EVERY DOG CAN HAVE HIS DAY IN COURT: THE USE OF ANIMALS AS DEMONSTRATIVE EXHIBITS

By: Kyle R. Kroll, Volume 100 Online Managing Editor

In Bhogaita v. Altamonte, the Eleventh Circuit recently decided whether to allow a dog in the courtroom as a demonstrative exhibit.[1] Although the case presented many serious issues regarding the Fair Housing Act (FHA), this author believes it will be cited most frequently by pet owners for its animal-friendly evidentiary holding. The evidentiary issues in the case centered on the court’s power to admit evidence and to use discretion to not exclude evidence under Fed. R. Evid. 403. The Eleventh Circuit affirmed the admission of a dog as a demonstrative exhibit in the courtroom and on the stand. Quickly dispensing with the appellant’s argument that the dog’s presence was unfairly prejudicial—an argument that seems to at least pass the proverbial sniff test—the panel held that the trial judge did not abuse its discretion.[2]
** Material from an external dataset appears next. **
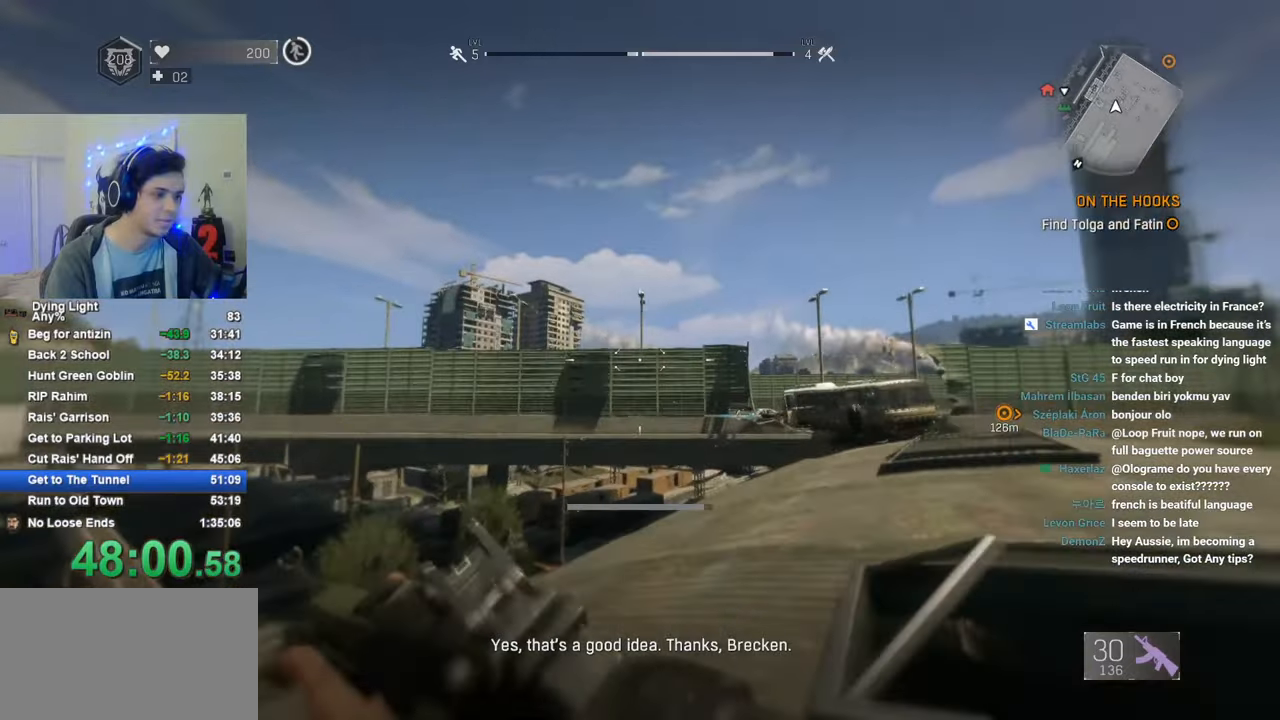
{"keys": ["d", "shift", "w"], "mouse": ["wheel"], "mouse_move": "still", "events": [[200, "d", "down"], [483, "mouse_wheel", "down"]]}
The Bhogaita case prompts important questions about whether courts should continue to admit animals as demonstrative exhibits. Furthermore, the Eleventh Circuit’s brief discussion of the matter left much to be desired; it ignored strong arguments that animal exhibits should be excluded for cumulativeness, unfair prejudice, or irrelevance. This article aims to challenge the Eleventh Circuit’s cursory examination of this interesting evidentiary question. After evaluating these arguments, it appears that there is very little reason to admit an animal as a live demonstrative exhibit in the courtroom and that there are many risks in doing so.

Demonstrative Exhibits and Animals in the Courtroom

Demonstrative exhibits are materials that represent actual or real things on disputed factual issues. They are not materials that have a direct or indirect part in the controversy of a case, such as a smoking gun, for example.[3] Rather, demonstrative exhibits merely help a fact-finder visualize or understand other, real evidence by referring to it or replicating it. For example, the presence of a dog might indirectly show the necessity of the dog’s presence to keep someone calm; the dog itself cannot be real evidence of that necessity, but its presence may be demonstrative of the same.

Before a demonstrative exhibit is admissible, there must be sufficient evidence to support a finding that the exhibit is what the proponent claims it is (that the demonstrative exhibit truly references or replicates something).[4] Usually, this foundation is established by witness testimony.[5] But even if an exhibit can be authenticated, it must also be relevant by tending to make a fact of consequence more or less probable.[6] Most importantly, the exhibit must assist the trier of fact in understanding testimony or some other evidence in the case.[7] It must showcase, illustrate, or clarify evidence; this is its primary function.[8]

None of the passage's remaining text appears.